XOR is a good function for teaching neural networks because as CS students, those in the class are likely already familiar with it. In addition, it is not trivial in the sense that a single perceptron can learn it. it isn't linear. See this graphic I put together.

enter image description here

There is no line that separates these values. YET, it is simple enough for humans to understand, and more importantly, that a human can understand the neural network that can solve it. NN are very blackbox-y, it becomes hard to tell why they work really fast. Hell, here is another network config that can solve XOR.

enter image description here

Your example of a more complicated network solving it faster shows the power that comes from combining more neurons and more layers. Its absolutely unnecessary to use 2-3 hidden layers to solve it, but it sure helps speed up the process.

The point is that it is a simple enough problem to solve by human and on a black-board in class, while also being slightly more challenging than a given linear function.

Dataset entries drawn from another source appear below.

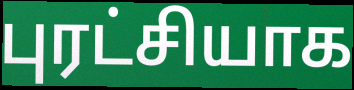
புரட்சியாக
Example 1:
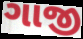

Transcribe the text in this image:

ગાજી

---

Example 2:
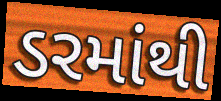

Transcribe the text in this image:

ડરમાંથી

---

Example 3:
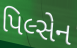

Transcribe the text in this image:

પિલ્સેન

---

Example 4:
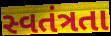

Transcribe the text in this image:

સ્વતંત્રતા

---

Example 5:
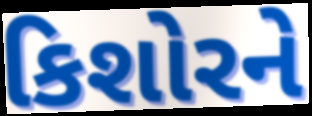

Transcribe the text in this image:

કિશોરને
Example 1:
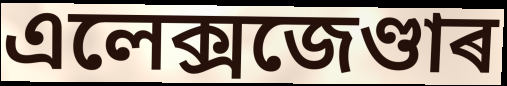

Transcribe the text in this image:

এলেক্সজেণ্ডাৰ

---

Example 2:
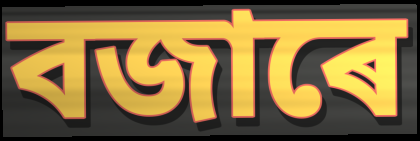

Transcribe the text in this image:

বজাৰে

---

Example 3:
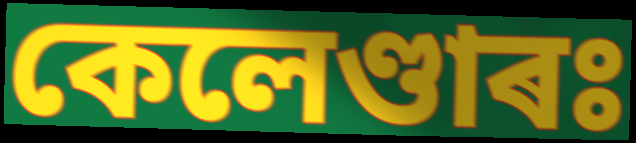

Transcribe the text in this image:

কেলেণ্ডাৰঃ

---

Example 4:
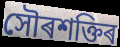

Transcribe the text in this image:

সৌৰশক্তিৰ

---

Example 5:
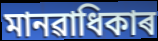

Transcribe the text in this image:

মানৱাধিকাৰ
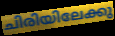
ചിരിയിലേക്കു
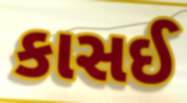
કાસઈ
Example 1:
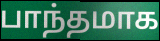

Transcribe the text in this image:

பாந்தமாக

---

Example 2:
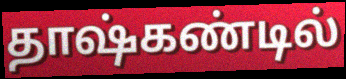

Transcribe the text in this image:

தாஷ்கண்டில்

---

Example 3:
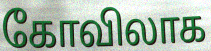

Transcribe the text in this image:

கோவிலாக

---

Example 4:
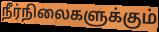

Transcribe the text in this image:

நீர்நிலைகளுக்கும்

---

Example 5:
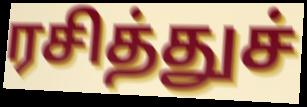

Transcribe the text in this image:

ரசித்துச்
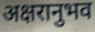
अक्षरानुभव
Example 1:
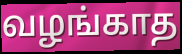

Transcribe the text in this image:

வழங்காத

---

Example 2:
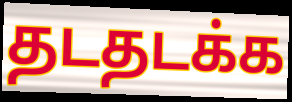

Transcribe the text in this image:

தடதடக்க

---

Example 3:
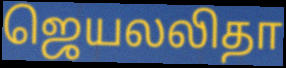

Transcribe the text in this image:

ஜெயலலிதா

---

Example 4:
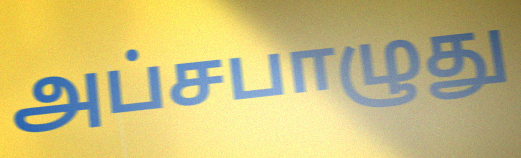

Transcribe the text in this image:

அப்சபாழுது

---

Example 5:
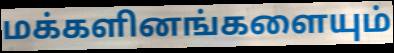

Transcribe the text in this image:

மக்களினங்களையும்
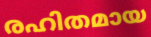
രഹിതമായ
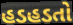
હડહડતો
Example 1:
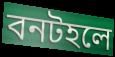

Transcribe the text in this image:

বনটহলে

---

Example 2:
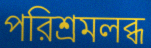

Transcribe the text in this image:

পরিশ্রমলব্ধ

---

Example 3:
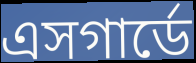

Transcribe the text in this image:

এসগার্ডে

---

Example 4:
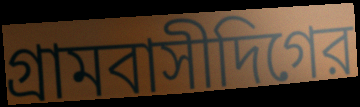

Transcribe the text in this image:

গ্রামবাসীদিগের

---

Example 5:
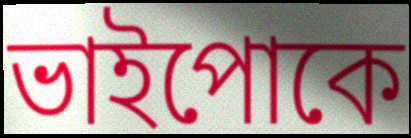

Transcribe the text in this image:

ভাইপোকে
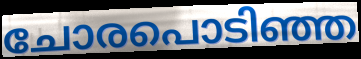
ചോരപൊടിഞ്ഞ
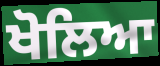
ਖੋਲਿਆ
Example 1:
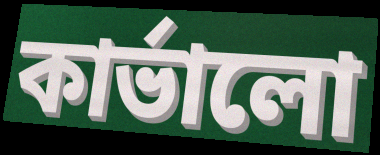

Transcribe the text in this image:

কার্ভালো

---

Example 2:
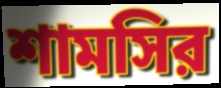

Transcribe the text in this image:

শামসির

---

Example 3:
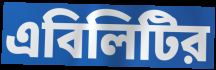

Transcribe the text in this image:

এবিলিটির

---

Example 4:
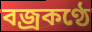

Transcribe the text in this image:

বজ্রকণ্ঠে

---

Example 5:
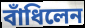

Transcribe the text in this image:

বাঁধিলেন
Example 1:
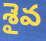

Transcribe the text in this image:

శైవ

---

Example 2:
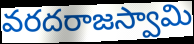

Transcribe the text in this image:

వరదరాజస్వామి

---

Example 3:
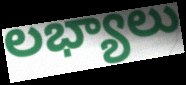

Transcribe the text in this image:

లభ్యాలు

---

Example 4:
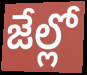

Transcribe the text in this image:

జేల్లో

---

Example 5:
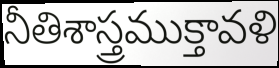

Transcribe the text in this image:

నీతిశాస్త్రముక్తావళి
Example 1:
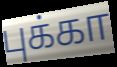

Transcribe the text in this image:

புக்கா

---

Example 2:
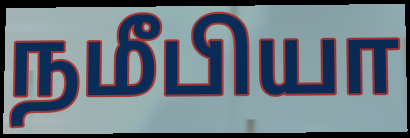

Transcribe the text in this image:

நமீபியா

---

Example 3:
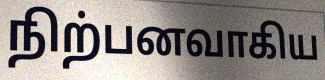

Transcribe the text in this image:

நிற்பனவாகிய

EDIT: Another fantastic example for teaching NNs practically is the MNIST hand drawn digit classification data set. I find that it very easily shows a problem that is simultaneously very simple for humans to understand, very hard to write a non learning program for, and a very practical use case for machine learning. The problem is that the network structure is impossible to draw on a blackboard and trace what is happening in a way practical for a class. XOR achieves this.

EDIT 2: Also, without the code it will probably be hard to diagnose why it isn't converging. Did you write the neurons yourself? What about the optimization function, etc?

EDIT 3: If the output of your function last node is 0.5, try using a step squashing function that makes all values below .5 into 0, and all values above 0.5 into 1. You only have binary output anyway so why bother with a continuous activation on the last node?